▶ _Request_: Find the word "کاربر" below. Copy each line that has it.
### Data to process
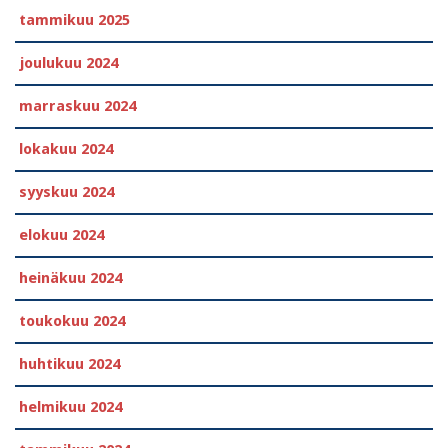
tammikuu 2025
joulukuu 2024
marraskuu 2024
lokakuu 2024
syyskuu 2024
elokuu 2024
heinäkuu 2024
toukokuu 2024
huhtikuu 2024
helmikuu 2024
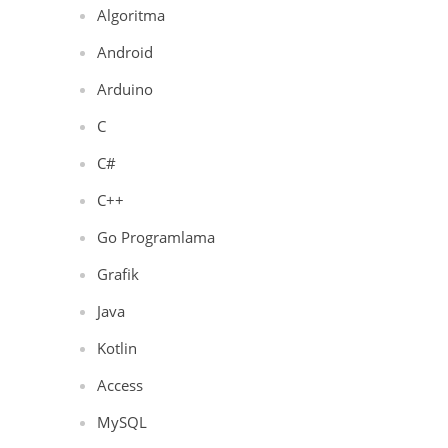
Algoritma
Android
Arduino
C
C#
C++
Go Programlama
Grafik
Java
Kotlin
Access
MySQL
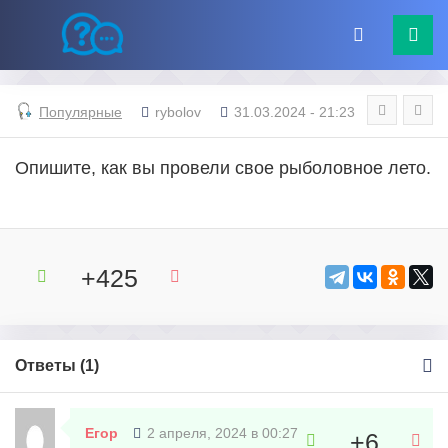
Популярные
rybolov
31.03.2024 - 21:23
Опишите, как вы провели свое рыболовное лето.
+425
Ответы (
1
)
Егор
2 апреля, 2024 в 00:27
+6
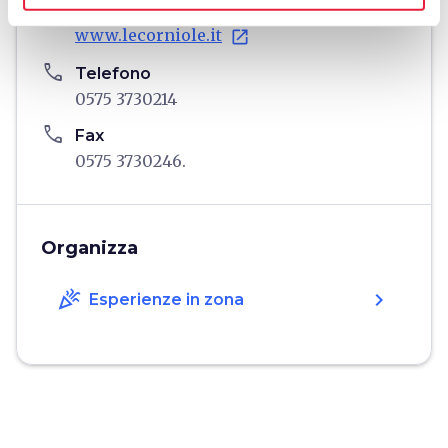
language
Sito Web
www.lecorniole.it
open_in_new
phone
Telefono
0575 3730214
phone
Fax
0575 3730246.
Organizza
celebration
chevron_right
Esperienze in zona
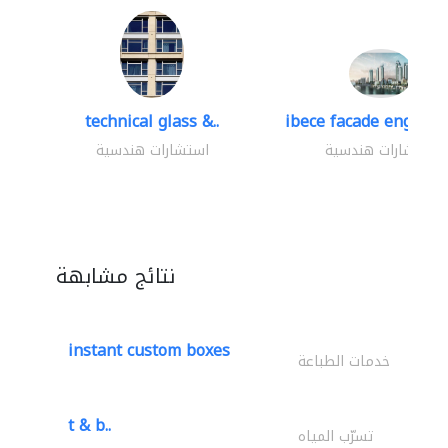
technical glass &..
ibece facade engineer
استشارات هندسية
استشارات هندسية
نتائج مشابهة
instant custom boxes
خدمات الطباعة
t & b..
تسرّب المياه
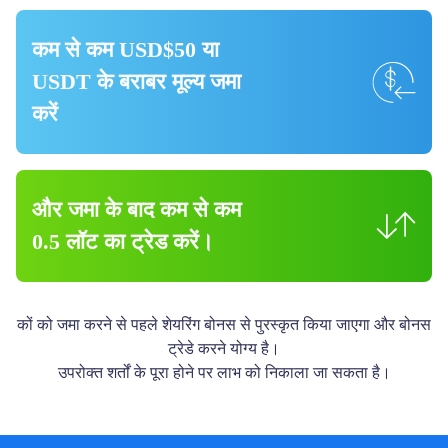
कम से कम USD$50 या
USDT के बराबर मूल्य जमा
करें
और जमा के बाद कम से कम
0.5 लॉट का ट्रेड करें।
कों को जमा करने से पहले शेयरिंग बोनस से पुरस्कृत किया जाएगा और बोनस
ट्रेडे करने योग्य है।
उपरोक्त शर्तों के पूरा होने पर लाभ को निकाला जा सकता है।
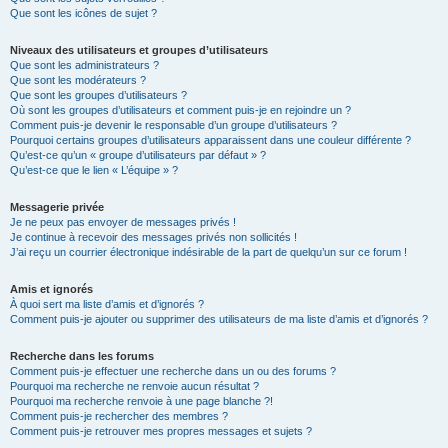
Que sont les icônes de sujet ?
Niveaux des utilisateurs et groupes d’utilisateurs
Que sont les administrateurs ?
Que sont les modérateurs ?
Que sont les groupes d’utilisateurs ?
Où sont les groupes d’utilisateurs et comment puis-je en rejoindre un ?
Comment puis-je devenir le responsable d’un groupe d’utilisateurs ?
Pourquoi certains groupes d’utilisateurs apparaissent dans une couleur différente ?
Qu’est-ce qu’un « groupe d’utilisateurs par défaut » ?
Qu’est-ce que le lien « L’équipe » ?
Messagerie privée
Je ne peux pas envoyer de messages privés !
Je continue à recevoir des messages privés non sollicités !
J’ai reçu un courrier électronique indésirable de la part de quelqu’un sur ce forum !
Amis et ignorés
À quoi sert ma liste d’amis et d’ignorés ?
Comment puis-je ajouter ou supprimer des utilisateurs de ma liste d’amis et d’ignorés ?
Recherche dans les forums
Comment puis-je effectuer une recherche dans un ou des forums ?
Pourquoi ma recherche ne renvoie aucun résultat ?
Pourquoi ma recherche renvoie à une page blanche ?!
Comment puis-je rechercher des membres ?
Comment puis-je retrouver mes propres messages et sujets ?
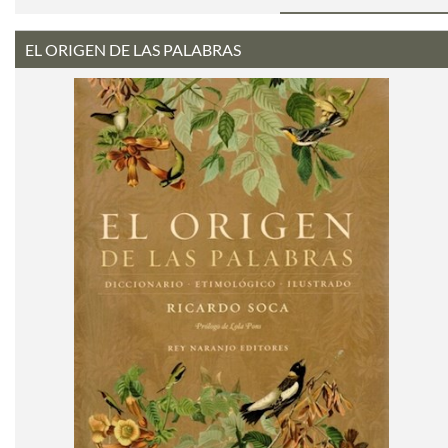
EL ORIGEN DE LAS PALABRAS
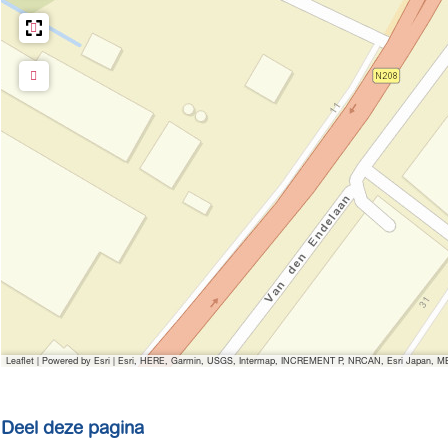
Leaflet
|
Powered by Esri | Esri, HERE, Garmin, USGS, Intermap, INCREMENT P, NRCAN, Esri Japan, MET
Deel deze pagina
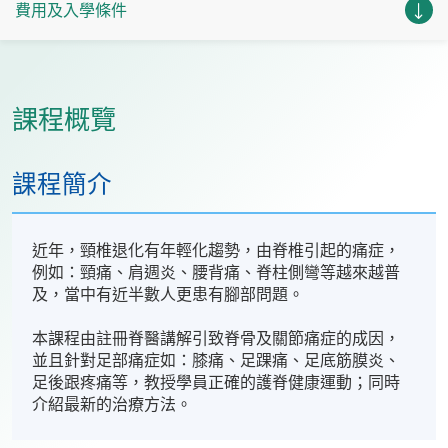
費用及入學條件
課程概覽
課程簡介
近年，頸椎退化有年輕化趨勢，由脊椎引起的痛症，
例如：頸痛、肩週炎、腰背痛、脊柱側彎等越來越普
及，當中有近半數人更患有腳部問題。
本課程由註冊脊醫講解引致脊骨及關節痛症的成因，
並且針對足部痛症如：膝痛、足踝痛、足底筋膜炎、
足後跟疼痛等，教授學員正確的護脊健康運動；同時
介紹最新的治療方法。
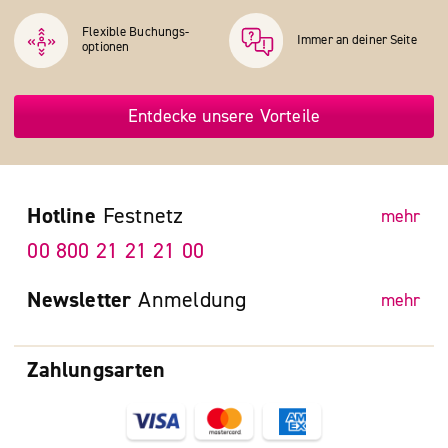
Flexible Buchungs­
Immer an deiner Seite
optionen
Entdecke unsere Vorteile
Hotline
Festnetz
mehr
00 800 21 21 21 00
Newsletter
Anmeldung
mehr
Zahlungsarten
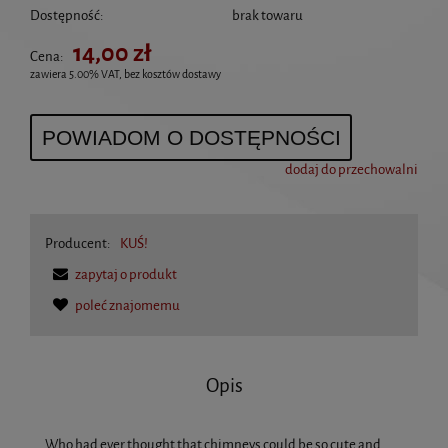
Dostępność:
brak towaru
14,00 zł
Cena:
zawiera 5.00% VAT, bez kosztów dostawy
POWIADOM O DOSTĘPNOŚCI
dodaj do przechowalni
Producent:
KUŚ!
zapytaj o produkt
poleć znajomemu
Opis
Who had ever thought that chimneys could be so cute and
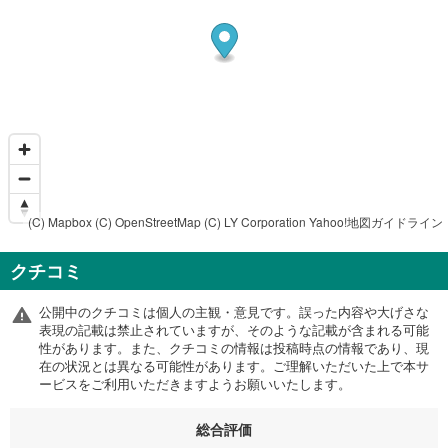
(C) Mapbox
(C) OpenStreetMap
(C) LY Corporation
Yahoo!地図ガイドライン
クチコミ
公開中のクチコミは個人の主観・意見です。誤った内容や大げさな
表現の記載は禁止されていますが、そのような記載が含まれる可能
性があります。また、クチコミの情報は投稿時点の情報であり、現
在の状況とは異なる可能性があります。ご理解いただいた上で本サ
ービスをご利用いただきますようお願いいたします。
総合評価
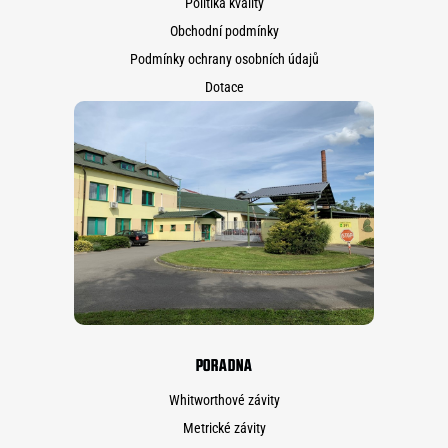
Politika kvality
Obchodní podmínky
Podmínky ochrany osobních údajů
Dotace
PORADNA
Whitworthové závity
Metrické závity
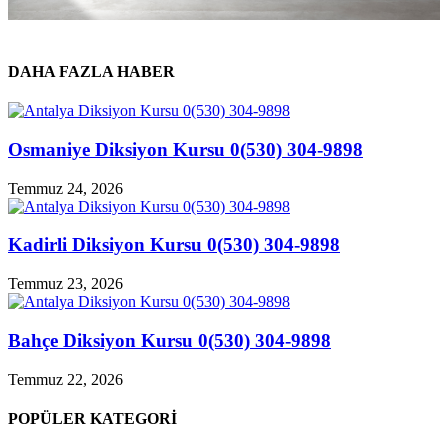
DAHA FAZLA HABER
Osmaniye Diksiyon Kursu 0(530) 304-9898
Temmuz 24, 2026
Kadirli Diksiyon Kursu 0(530) 304-9898
Temmuz 23, 2026
Bahçe Diksiyon Kursu 0(530) 304-9898
Temmuz 22, 2026
POPÜLER KATEGORİ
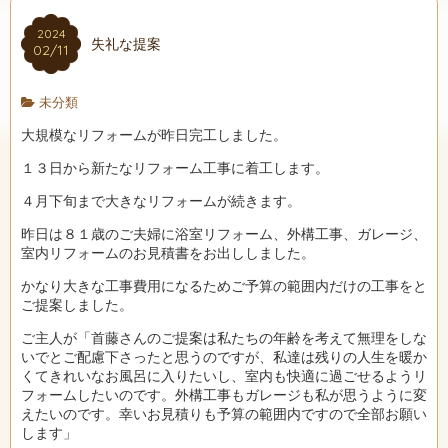
2024
失礼な提案
02/11
未分類
大規模なリフォームが昨日完工しました。
１３日から新たなリフォーム工事に着工します。
４月下旬まで大きなリフォームが続きます。
昨日は８１歳のご夫婦に浴室リフォーム、外構工事、ガレージ、
室内リフォームのお見積書をお出ししました。
かなり大きな工事費用になるためご予算の範囲内だけの工事をと
ご提案しました。
ご主人が「首藤さんのご提案は私たちの年齢を考えて無理をしな
いでとご配慮下さったと思うのですが、私達は残りの人生を暖か
くてきれいなお風呂に入りたいし、室内も快適に過ごせるようリ
フォームしたいのです。外構工事もガレージも私が思うように変
えたいのです。幸いお見積りも予算の範囲内ですので全部お願い
します」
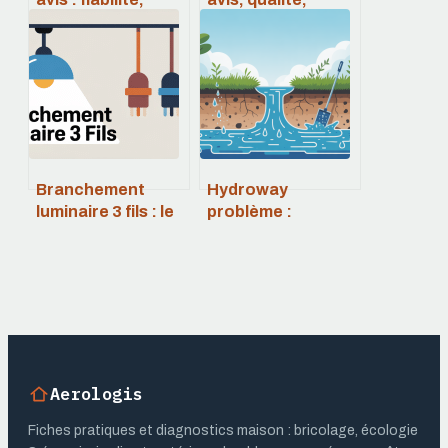
efficacité et
fiabilité et
retours
alternatives à
d’expérience
connaître
Branchement
Hydroway
luminaire 3 fils : le
problème :
guide pratique
comprendre les
pour un
causes et savoir
raccordement sûr
comment réagir
Aerologis
Fiches pratiques et diagnostics maison : bricolage, écologie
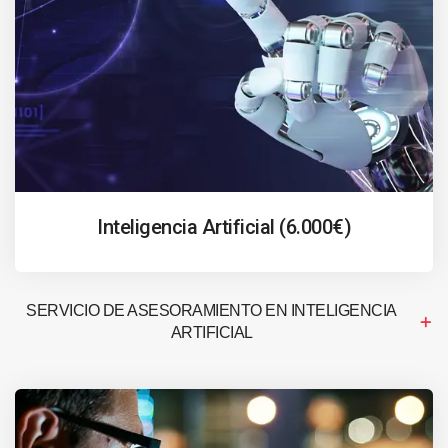
Inteligencia Artificial (6.000€)
SERVICIO DE ASESORAMIENTO EN INTELIGENCIA
ARTIFICIAL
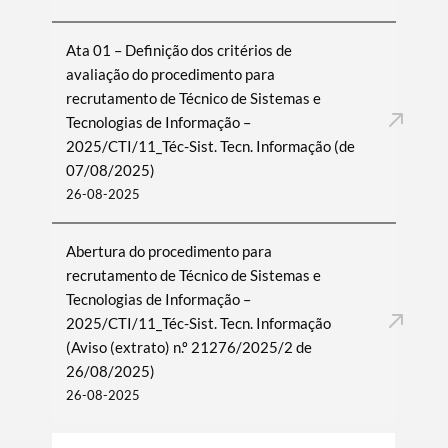
Ata 01 – Definição dos critérios de
avaliação do procedimento para
recrutamento de Técnico de Sistemas e
Tecnologias de Informação –
2025/CTI/11_Téc-Sist. Tecn. Informação (de
07/08/2025)
26-08-2025
Abertura do procedimento para
recrutamento de Técnico de Sistemas e
Tecnologias de Informação –
2025/CTI/11_Téc-Sist. Tecn. Informação
(Aviso (extrato) n.º 21276/2025/2 de
26/08/2025)
26-08-2025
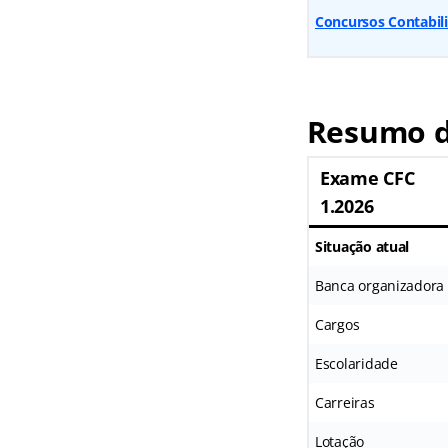
Concursos Contabili
Resumo d
Exame CFC
1.2026
Situação atual
Banca organizadora
Cargos
Escolaridade
Carreiras
Lotação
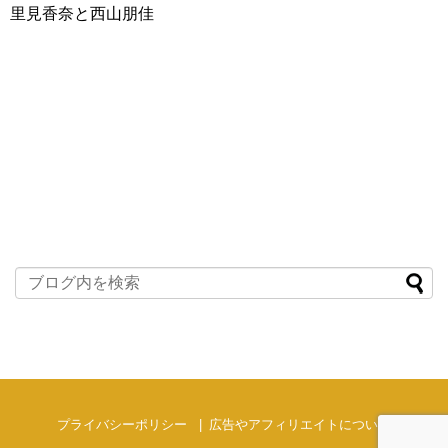
里見香奈と西山朋佳
プライバシーポリシー
広告やアフィリエイトについて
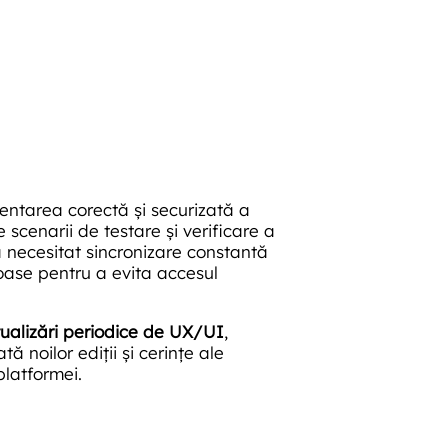
entarea corectă și securizată a
e scenarii de testare și verificare a
ea a necesitat sincronizare constantă
roase pentru a evita accesul
ualizări periodice de UX/UI
,
 noilor ediții și cerințe ale
platformei.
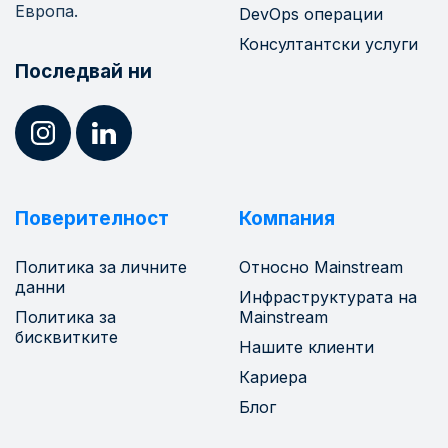
Европа.
DevOps операции
Консултантски услуги
Последвай ни
Поверителност
Компания
Политика за личните
Относно Mainstream
данни
Инфраструктурата на
Политика за
Mainstream
бисквитките
Нашите клиенти
Кариера
Блог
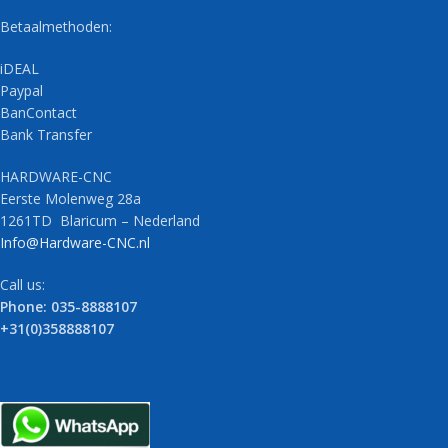
Betaalmethoden:
iDEAL
Paypal
BanContact
Bank Transfer
HARDWARE-CNC
Eerste Molenweg 28a
1261TD Blaricum – Nederland
Info@Hardware-CNC.nl
Call us:
Phone: 035-8888107
+31(0)358888107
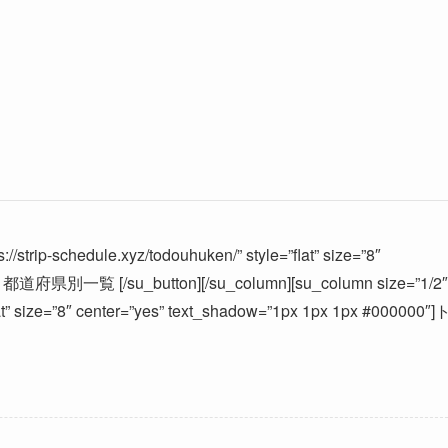
://strip-schedule.xyz/todouhuken/” style=”flat” size=”8″
″] 都道府県別一覧 [/su_button][/su_column][su_column size=”1/2″
”flat” size=”8″ center=”yes” text_shadow=”1px 1px 1px #000000″]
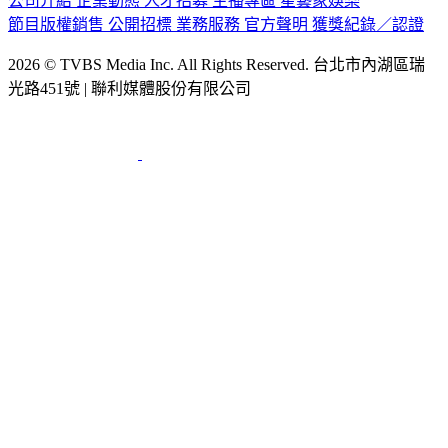
公司介紹
企業動態
人才招募
主播專區
星藝象娛樂
節目版權銷售
公開招標
業務服務
官方聲明
獲獎紀錄／認證
2026 © TVBS Media Inc. All Rights Reserved. 台北市內湖區瑞
光路451號 | 聯利媒體股份有限公司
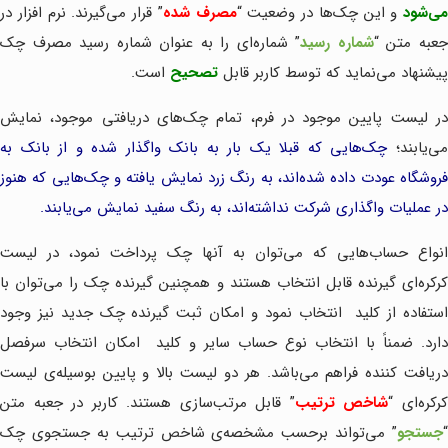
می‌شود
و این چک‌ها در وضعیت “
مصرف شده
” قرار می‌گیرند. نرم افزار در
عبه متن “
شماره رسید
” شماره‌ای را به عنوان شماره رسید مصرف چک
پیشنهاد می‌نماید که توسط کاربر قابل
تصحیح
است.
در لیست پایین موجود در فرم، تمام چک‌های دریافتی موجود، نمایش
ی‌یابند؛
چک‌هایی که قبلا یک بار به بانک واگذار شده و از بانک به
فروشگاه عودت داده شده‌اند، به رنگ زرد نمایش یافته و چک‌هایی که هنوز
در عملیات واگذاری شرکت نداشته‌اند، به رنگ سفید نمایش می‌یابند.
انواع حساب‌هایی که می‌توان به آنها چک پرداخت نمود، در لیست
کرکره‌ای گیرنده قابل انتخاب هستند و همچنین گیرنده چک را می‌توان با
ستفاده از کلید
انتخاب نمود و امکان ثبت گیرنده چک جدید نیز وجود
دارد. ضمناً با انتخاب نوع حساب سایر و کلید
امکان انتخاب سرفصل
دریافت کننده فراهم می‌باشد. هر دو لیست بالا و پایین بوسیله‌ی لیست
رکره‌ای “
شاخص ترتیب
” قابل مرتب‌سازی هستند. کاربر در جعبه متن
“
جستجو
” می‌تواند برحسب مشخصه‌ی شاخص ترتیب به جستجوی چک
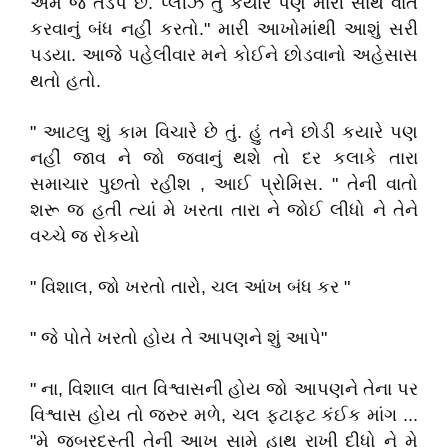
એમ જ તડપે છે. પ્લીઝ તું કયારે પણ મારી સાથે વાત
કરવાનું બંધ નહીં કરતો." મારી આખોમાંથી આશું સરી
પડયા. આજે પહેલીવાર મને કોઈને છોડવાનો અહેસાસ
થતો હતો.
" આટલુ શું કામ વિચારે છે તું. હું તને છોડી કયારે પણ
નહીં જાવ ને જો જવાનું થશે તો દર કલાકે તારા
સમાચાર પુછતો રહીશ , આઈ પ્રોમિસ. " તેની વાતો
શરૂ જ હતી ત્યાં મે ખરતા તારા ને જોઈ લીધો ને તેને
વચ્ચે જ રોકયો
" વિશાલ, જો ખરતો તારો, ચલ આંખ બંધ કર "
" જે પોતે ખરતો હોય તે આપણને શું આપે"
" ના, વિશાલ વાત વિશ્વાસની હોય જો આપણને તેના પર
વિશ્વાસ હોય તો જરુર મળે, ચલ ફટાફટ કંઈક માંગ ...
"મે જબરદસ્તી તેની આખ સામે હાથ રાખી દીધો ને મે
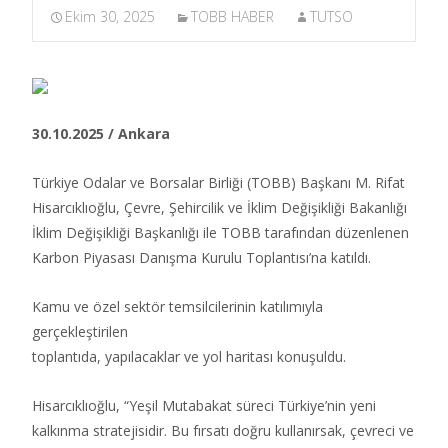
Ekim 30, 2025
TOBB HABER
TUTSO
30.10.2025 / Ankara
Türkiye Odalar ve Borsalar Birliği (TOBB) Başkanı M. Rifat
Hisarcıklıoğlu, Çevre, Şehircilik ve İklim Değişikliği Bakanlığı
İklim Değişikliği Başkanlığı ile TOBB tarafından düzenlenen
Karbon Piyasası Danışma Kurulu Toplantısı’na katıldı.​
Kamu ve özel sektör temsilcilerinin katılımıyla
gerçekleştirilen
toplantıda, yapılacaklar ve yol haritası konuşuldu.
Hisarcıklıoğlu, “Yeşil Mutabakat süreci Türkiye’nin yeni
kalkınma stratejisidir. Bu fırsatı doğru kullanırsak, çevreci ve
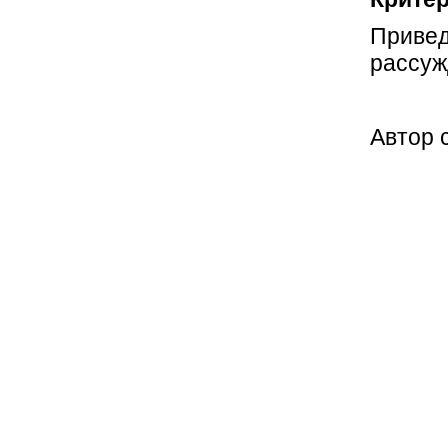
Привед
рассуж
Автор 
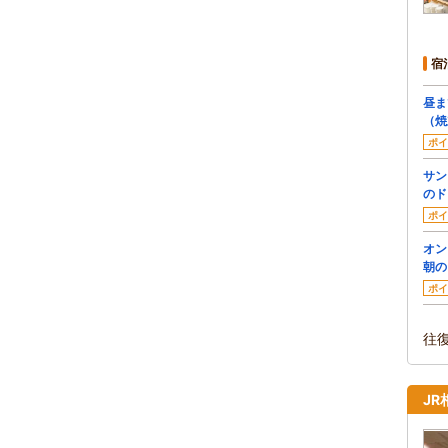
宿
昼ま
（焼
ポイ
サン
のド
ポイ
オン
朝の
ポイ
往
J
######
▶ _Worked solution_:
پیشنهاد می‌نماید که توسط کاربر قابل
” قابل مرتب‌سازی هستند. کاربر در جعبه متن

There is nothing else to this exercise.